Benchmarking Report Member Profile: Bottom Line

December 11, 2014

Bill DeBaun
Program Analyst

This week, NCAN released Closing the Graduation Gap: 2014 National College Access and Success Benchmarking Report, the first of an annual series. In this report, NCAN, working with the National Student Clearinghouse Research Center, examines the outcomes of students served by NCAN members. Additionally, the report profiles five NCAN members who submitted data for the Benchmarking Project. This week, NCAN’s blog will highlight these five members even further through a more in-depth look. Today we examine Bottom Line.

In 1997, Bottom Line helped 25 Boston students enroll in college and 80 percent of these to complete within six years. 17 years later, Bottom Line now operates in four cities. Bottom Line guides students through applying and enrolling to college. Notably, students who attend one of Bottom Line’s “partner colleges,” will receive one-on-one counseling through up to six years of their undergraduate experience. The target colleges selected by Bottom Line are those that match quality with affordability.

Students are selected on the basis of their likelihood to return to their communities and build them after college. Students meet 5-6 times on average for about an hour to create and package their applications. 3-4 more meetings in the spring of senior year center around financial aid and enrollment decisions.

Bottom Line tracks and stores indicators according to their DEAL rubric. DEAL stands for Degree (credits accumulated, GPA), Employability (quality of resumes, networking, informational interviewing), Aid (student’s balance), and Life (coping skills, students’ home situation). This rubric, and the services students receive, are both also tracked. Counselors use this database to help decide which services each student should receive. “Any time we can use data to make better decisions around serving students, we will,” says Andrew MacKenzie, but he draws short of being called a “data-driven” organization and instead describes Bottom Line as one that is “data-informed.” This is because there is a lot of useful qualitative information that does not show up in a report. “At the end of the day, we’re trying to find the best way to serve these students, and that sometimes means doing new things or trying things differently,” he emphasizes.

Program evaluation at Bottom Line takes a few different forms. Beyond the randomized control trial they are undertaking now, MacKenzie also routinely takes on “strategic questions” for the organization. Currently that is taking the form of developing a single Bottom Line-wide annual summary report for access and success. Although each Bottom Line traditionally runs such a report for themselves, the organization is attempting to produce a national version this year.

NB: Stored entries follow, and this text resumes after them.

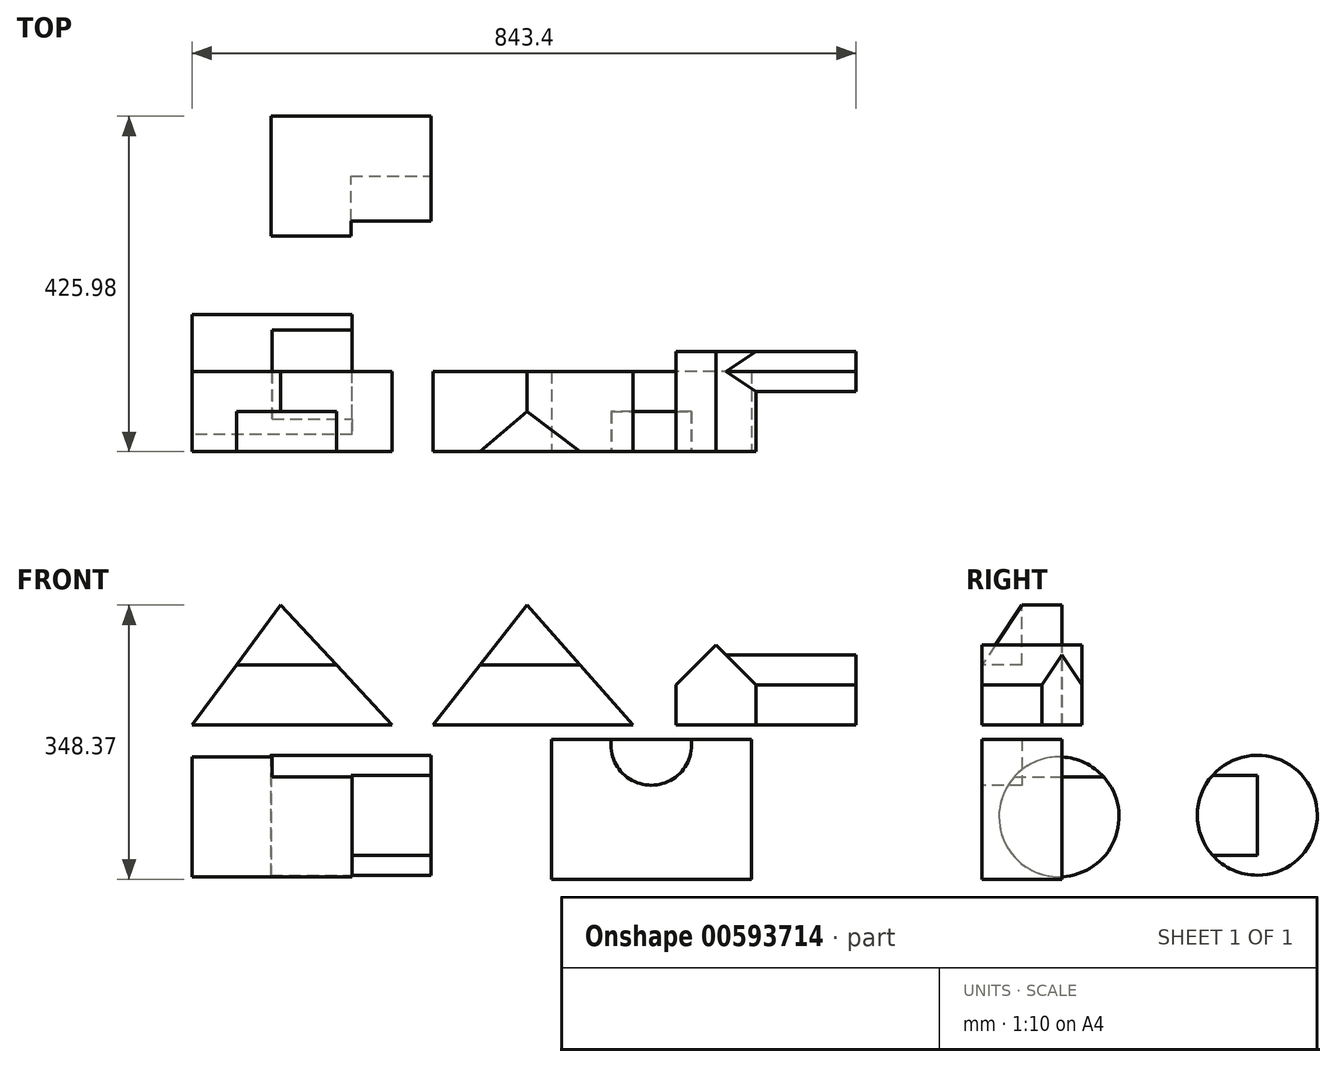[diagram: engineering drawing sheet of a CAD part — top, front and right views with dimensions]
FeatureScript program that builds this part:
annotation { "Feature Type Name" : "Feature", "Feature Type Description" : "" }
export const myFeature = defineFeature(function(context is Context, id is Id, definition is map)
    precondition{}
    {
        {
            var Q0;
            Q0=qCreatedBy(makeId("Front.planeOp"),FACE);
            var sketch = newSketch(context, id + "F0", { "sketchPlane" : qUnion([Q0])});
            skLineSegment(sketch, "E0", {"start": v(0, 0) * mm, "end": v(254, 0) * mm});
            skLineSegment(sketch, "E1", {"start": v(254, 0) * mm, "end": v(112.57, 152.4) * mm});
            skLineSegment(sketch, "E2", {"start": v(112.57, 152.4) * mm, "end": v(0, 0) * mm});
            skSolve(sketch);
        }
        {
            var Q0;
            Q0=makeQuery(id+"F0.imprint","IMPRINT",FACE,{"disambiguationData":[TD([[makeQuery(id+"F0.imprint","IMPRINT",EDGE,{"derivedFrom":sQuery(id+"F0.wireOp",EDGE,"E0")}),1.0]])]});
            extrude(context, id + "F1", {"entities" : qUnion([Q0]), "oppositeDirection" : true, "depth" : 101.6 * mm, "offsetDistance" : 25.4 * mm});
        }
        {
            var Q0;
            Q0=makeQuery(id+"F1.opExtrude","CAP_FACE",FACE,{"disambiguationData":[OSD([sQuery(id+"F0.wireOp",EDGE,"E0"),sQuery(id+"F0.wireOp",EDGE,"E1"),sQuery(id+"F0.wireOp",EDGE,"E2")])],"isStart":true});
            var sketch = newSketch(context, id + "F2", { "sketchPlane" : qUnion([Q0])});
            skLineSegment(sketch, "E3", {"start": v(112.57, 152.4) * mm, "end": v(56.29, 76.2) * mm});
            skLineSegment(sketch, "E4", {"start": v(56.29, 76.2) * mm, "end": v(183.29, 76.2) * mm});
            skLineSegment(sketch, "E5", {"start": v(183.29, 76.2) * mm, "end": v(112.57, 152.4) * mm});
            skSolve(sketch);
        }
        {
            var Q0;
            Q0 = qSketchRegion(id + "F2", true);
            extrude(context, id + "F3", {"entities" : qUnion([Q0]), "operationType" : NewBodyOperationType.ADD, "oppositeDirection" : true, "depth" : 50.8 * mm, "offsetDistance" : 25.4 * mm});
        }
        {
            var Q0;
            Q0=makeQuery(id+"F1.opExtrude","CAP_FACE",FACE,{"disambiguationData":[OSD([sQuery(id+"F0.wireOp",EDGE,"E0"),sQuery(id+"F0.wireOp",EDGE,"E1"),sQuery(id+"F0.wireOp",EDGE,"E2")])],"isStart":true});
            var sketch = newSketch(context, id + "F4", { "sketchPlane" : qUnion([Q0])});
            skLineSegment(sketch, "E6", {"start": v(112.57, 152.4) * mm, "end": v(56.29, 76.2) * mm});
            skLineSegment(sketch, "E7", {"start": v(56.29, 76.2) * mm, "end": v(183.29, 76.2) * mm});
            skLineSegment(sketch, "E8", {"start": v(183.29, 76.2) * mm, "end": v(112.57, 152.4) * mm});
            skSolve(sketch);
        }
        {
            var Q0;
            Q0=makeQuery(id+"F4.imprint","IMPRINT",FACE,{"disambiguationData":[TD([[makeQuery(id+"F4.imprint","IMPRINT",EDGE,{"derivedFrom":sQuery(id+"F4.wireOp",EDGE,"E6")}),1.0]])]});
            extrude(context, id + "F5", {"entities" : qUnion([Q0]), "operationType" : NewBodyOperationType.REMOVE, "oppositeDirection" : true, "depth" : 50.8 * mm, "offsetDistance" : 25.4 * mm});
        }
        {
            var Q0;
            Q0=qCreatedBy(makeId("Front.planeOp"),FACE);
            var sketch = newSketch(context, id + "F6", { "sketchPlane" : qUnion([Q0])});
            skLineSegment(sketch, "E9", {"start": v(305.97, 0) * mm, "end": v(559.97, 0) * mm});
            skLineSegment(sketch, "E10", {"start": v(559.97, 0) * mm, "end": v(425.43, 152.4) * mm});
            skLineSegment(sketch, "E11", {"start": v(425.43, 152.4) * mm, "end": v(305.97, 0) * mm});
            skSolve(sketch);
        }
        {
            var Q0;
            Q0 = qSketchRegion(id + "F6", true);
            extrude(context, id + "F7", {"entities" : qUnion([Q0]), "oppositeDirection" : true, "depth" : 101.6 * mm, "offsetDistance" : 25.4 * mm});
        }
        {
            var Q0;
            Q0=qCreatedBy(makeId("Right.planeOp"),FACE);
            cPlane(context, id + "F8", {"entities" : qUnion([Q0]), "cplaneType" : CPlaneType.OFFSET, "offset" : 303.28 * mm, "width" : 152.4 * mm, "height" : 152.4 * mm});
        }
        {
            var Q0;
            Q0=qCreatedBy(id+"F8.planeOp",FACE);
            var sketch = newSketch(context, id + "F9", { "sketchPlane" : qUnion([Q0])});
            skLineSegment(sketch, "E12", {"start": v(0, 76.2) * mm, "end": v(50.8, 152.4) * mm});
            skLineSegment(sketch, "E13", {"start": v(50.8, 152.4) * mm, "end": v(0, 152.4) * mm});
            skLineSegment(sketch, "E14", {"start": v(0, 152.4) * mm, "end": v(0, 76.2) * mm});
            skSolve(sketch);
        }
        {
            var Q0;
            Q0=makeQuery(id+"F9.imprint","IMPRINT",FACE,{"disambiguationData":[TD([[makeQuery(id+"F9.imprint","IMPRINT",EDGE,{"derivedFrom":sQuery(id+"F9.wireOp",EDGE,"E12")}),1.0]])]});
            extrude(context, id + "F10", {"entities" : qUnion([Q0]), "operationType" : NewBodyOperationType.REMOVE, "depth" : 279.4 * mm, "offsetDistance" : 25.4 * mm});
        }
        {
            var Q0;
            Q0=qCreatedBy(makeId("Front.planeOp"),FACE);
            var sketch = newSketch(context, id + "F11", { "sketchPlane" : qUnion([Q0])});
            skLineSegment(sketch, "E15", {"start": v(614.8, 0) * mm, "end": v(716.4, 0) * mm});
            skLineSegment(sketch, "E16", {"start": v(716.4, 0) * mm, "end": v(716.4, 50.8) * mm});
            skLineSegment(sketch, "E17", {"start": v(716.4, 50.8) * mm, "end": v(665.6, 101.6) * mm});
            skLineSegment(sketch, "E18", {"start": v(665.6, 101.6) * mm, "end": v(614.8, 50.8) * mm});
            skLineSegment(sketch, "E19", {"start": v(614.8, 50.8) * mm, "end": v(614.8, 0) * mm});
            skSolve(sketch);
        }
        {
            var Q0;
            Q0=makeQuery(id+"F11.imprint","IMPRINT",FACE,{"disambiguationData":[TD([[makeQuery(id+"F11.imprint","IMPRINT",EDGE,{"derivedFrom":sQuery(id+"F11.wireOp",EDGE,"E15")}),1.0]])]});
            extrude(context, id + "F12", {"entities" : qUnion([Q0]), "oppositeDirection" : true, "depth" : 127 * mm, "offsetDistance" : 25.4 * mm});
        }
        {
            var Q0;
            Q0=makeQuery(id+"F12.opExtrude","SWEPT_FACE",FACE,{"disambiguationData":[OSD([sQuery(id+"F11.wireOp",EDGE,"E16")])]});
            cPlane(context, id + "F13", {"entities" : qUnion([Q0]), "cplaneType" : CPlaneType.OFFSET, "offset" : 127 * mm, "width" : 152.4 * mm, "height" : 152.4 * mm});
        }
        {
            var Q0;
            Q0=qCreatedBy(id+"F13.planeOp",FACE);
            var sketch = newSketch(context, id + "F14", { "sketchPlane" : qUnion([Q0])});
            skLineSegment(sketch, "E20", {"start": v(127, 0) * mm, "end": v(127, 50.8) * mm});
            skLineSegment(sketch, "E21", {"start": v(127, 50.8) * mm, "end": v(76.2, 50.8) * mm});
            skLineSegment(sketch, "E22", {"start": v(76.2, 50.8) * mm, "end": v(76.2, 0) * mm});
            skLineSegment(sketch, "E23", {"start": v(76.2, 0) * mm, "end": v(127, 0) * mm});
            skLineSegment(sketch, "E24", {"start": v(76.2, 50.8) * mm, "end": v(101.6, 88.9) * mm});
            skLineSegment(sketch, "E25", {"start": v(101.6, 88.9) * mm, "end": v(127, 50.8) * mm});
            skSolve(sketch);
        }
        {
            var Q0;
            Q0=makeQuery(id+"F14.imprint","IMPRINT",FACE,{"disambiguationData":[TD([[makeQuery(id+"F14.imprint","IMPRINT",EDGE,{"derivedFrom":sQuery(id+"F14.wireOp",EDGE,"E20")}),1.0]])]});
            var Q1;
            Q1=makeQuery(id+"F14.imprint","IMPRINT",FACE,{"disambiguationData":[TD([[makeQuery(id+"F14.imprint","IMPRINT",EDGE,{"derivedFrom":sQuery(id+"F14.wireOp",EDGE,"E21")}),-1.0]])]});
            extrude(context, id + "F15", {"entities" : qUnion([Q0, Q1]), "operationType" : NewBodyOperationType.ADD, "endBound" : BoundingType.UP_TO_NEXT, "oppositeDirection" : true, "depth" : 25.4 * mm, "offsetDistance" : 25.4 * mm});
        }
        {
            var Q0;
            Q0=qCreatedBy(makeId("Right.planeOp"),FACE);
            var sketch = newSketch(context, id + "F16", { "sketchPlane" : qUnion([Q0])});
            skCircle(sketch, "E26", {"center": v(97.85, -116.78) * mm, "radius": 76.2 * mm});
            skSolve(sketch);
        }
        {
            var Q0;
            Q0 = qSketchRegion(id + "F16", true);
            extrude(context, id + "F17", {"entities" : qUnion([Q0]), "depth" : 203.2 * mm, "offsetDistance" : 25.4 * mm});
        }
        {
            var Q0;
            Q0=makeQuery(id+"F17.opExtrude","CAP_FACE",FACE,{"disambiguationData":[OSD([sQuery(id+"F16.wireOp",EDGE,"E26")])],"isStart":false});
            var sketch = newSketch(context, id + "F18", { "sketchPlane" : qUnion([Q0])});
            skLineSegment(sketch, "E27", {"start": v(41.06, -65.98) * mm, "end": v(154.65, -65.98) * mm});
            skSolve(sketch);
        }
        {
            var Q0;
            {var subQ0=sQuery(id+"F18.wireOp",EDGE,"E27");Q0=makeQuery(id+"F18.imprint","IMPRINT",FACE,{"disambiguationData":[TD([[makeQuery(id+"F18.imprint","IMPRINT",EDGE,{"derivedFrom":subQ0}),1.0]])]});}
            extrude(context, id + "F19", {"entities" : qUnion([Q0]), "operationType" : NewBodyOperationType.REMOVE, "oppositeDirection" : true, "depth" : 101.6 * mm, "offsetDistance" : 25.4 * mm});
        }
        {
            var Q0;
            Q0=qCreatedBy(id+"F8.planeOp",FACE);
            var sketch = newSketch(context, id + "F20", { "sketchPlane" : qUnion([Q0])});
            skCircle(sketch, "E28", {"center": v(349.78, -114.64) * mm, "radius": 76.2 * mm});
            skSolve(sketch);
        }
        {
            var Q0;
            Q0 = qSketchRegion(id + "F20", true);
            extrude(context, id + "F21", {"entities" : qUnion([Q0]), "oppositeDirection" : true, "depth" : 203.2 * mm, "offsetDistance" : 25.4 * mm});
        }
        {
            var Q0;
            Q0=makeQuery(id+"F21.opExtrude","CAP_FACE",FACE,{"disambiguationData":[OSD([sQuery(id+"F20.wireOp",EDGE,"E28")])],"isStart":true});
            var sketch = newSketch(context, id + "F22", { "sketchPlane" : qUnion([Q0])});
            skLineSegment(sketch, "E29", {"start": v(292.98, -63.84) * mm, "end": v(349.78, -63.84) * mm});
            skLineSegment(sketch, "E30", {"start": v(349.78, -63.84) * mm, "end": v(349.78, -165.44) * mm});
            skLineSegment(sketch, "E31", {"start": v(349.78, -165.44) * mm, "end": v(292.98, -165.44) * mm});
            skSolve(sketch);
        }
        {
            var Q0;
            Q0 = qSketchRegion(id + "F22", true);
            var Q1;
            {var subQ0=sQuery(id+"F22.wireOp",EDGE,"E29");Q1=makeQuery(id+"F22.imprint","IMPRINT",FACE,{"disambiguationData":[TD([[makeQuery(id+"F22.imprint","IMPRINT",EDGE,{"derivedFrom":subQ0}),-1.0]])]});}
            extrude(context, id + "F23", {"entities" : qUnion([Q0, Q1]), "operationType" : NewBodyOperationType.REMOVE, "oppositeDirection" : true, "depth" : 101.6 * mm, "offsetDistance" : 25.4 * mm});
        }
        {
            var Q0;
            Q0=qCreatedBy(makeId("Front.planeOp"),FACE);
            var sketch = newSketch(context, id + "F24", { "sketchPlane" : qUnion([Q0])});
            skLineSegment(sketch, "E32", {"start": v(456.26, -195.97) * mm, "end": v(710.26, -195.97) * mm});
            skLineSegment(sketch, "E33", {"start": v(710.26, -195.97) * mm, "end": v(710.26, -18.17) * mm});
            skLineSegment(sketch, "E34", {"start": v(710.26, -18.17) * mm, "end": v(456.26, -18.17) * mm});
            skLineSegment(sketch, "E35", {"start": v(456.26, -18.17) * mm, "end": v(456.26, -195.97) * mm});
            skSolve(sketch);
        }
        {
            var Q0;
            Q0 = qSketchRegion(id + "F24", true);
            extrude(context, id + "F25", {"entities" : qUnion([Q0]), "oppositeDirection" : true, "depth" : 101.6 * mm, "offsetDistance" : 25.4 * mm});
        }
        {
            var Q0;
            Q0=makeQuery(id+"F25.opExtrude","CAP_FACE",FACE,{"disambiguationData":[OSD([sQuery(id+"F24.wireOp",EDGE,"E32"),sQuery(id+"F24.wireOp",EDGE,"E33"),sQuery(id+"F24.wireOp",EDGE,"E34"),sQuery(id+"F24.wireOp",EDGE,"E35")])],"isStart":true});
            var sketch = newSketch(context, id + "F26", { "sketchPlane" : qUnion([Q0])});
            skCircle(sketch, "E36", {"center": v(583.26, -25.23) * mm, "radius": 51.29 * mm});
            skPoint(sketch, "E36.first.point", {"position": v(532.46, -18.17) * mm});
            skPoint(sketch, "E36.second.point", {"position": v(612.58, -67.32) * mm});
            skPoint(sketch, "E36.third.point", {"position": v(634.06, -32.3) * mm});
            skSolve(sketch);
        }
        {
            var Q0;
            {var subQ0=sQuery(id+"F26.wireOp",EDGE,"E36");var subQ1=makeQuery(id+"F25.opExtrude","CAP_EDGE",EDGE,{"disambiguationData":[OSD([sQuery(id+"F24.wireOp",EDGE,"E34")])],"isStart":true});var subQ2=makeQuery(id+"F26.imprint","INTERSECT",VERTEX,{"disambiguationData":[OD(0.0)],"derivedFrom":[subQ1,subQ0]});Q0=makeQuery(id+"F26.imprint","IMPRINT",FACE,{"disambiguationData":[TD([[makeQuery(id+"F26.imprint","IMPRINT",EDGE,{"disambiguationData":[TD([[subQ2,1.0]])],"derivedFrom":subQ0}),1.0]])]});}
            extrude(context, id + "F27", {"entities" : qUnion([Q0]), "operationType" : NewBodyOperationType.REMOVE, "oppositeDirection" : true, "depth" : 50.8 * mm, "offsetDistance" : 25.4 * mm});
        }
    });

Bottom Line’s partnerships “have connections on both ends of [their] process.” Bottom Line takes students from community partners who work with students at a younger age and are then passed along for college access services. These partnerships are maintained through Bottom Line’s accountability to the organizations from which it receives students. There are also partnerships on the success side; students are connected with partners who help to develop networking and resume writing skills.

The organizational culture at Bottom Line is “decentralized” in that each site and city has a different set of students and concerns. Despite this, the aim for Bottom Line is to ensure that different cities do not sound like separate franchises: “We want it to feel like one big organization,” says MacKenzie. Within that organization, “counselors feel their job is to serve students and everyone else’s is to facilitate that.”

Andrew MacKenzie says that “the game changers” to which Bottom Line’s success can be attributed are conversations with students around finances and admissibility. “There are a lot of students out there from families with an EFC of zero, and [schools] will gladly charge that family $20,000 per year. There are other schools that will give as good or better education, and from which that student can graduate with zero debt. We’re able to help that student identify which schools are likely to fall into the latter category, and to see the merits of attending such a school.”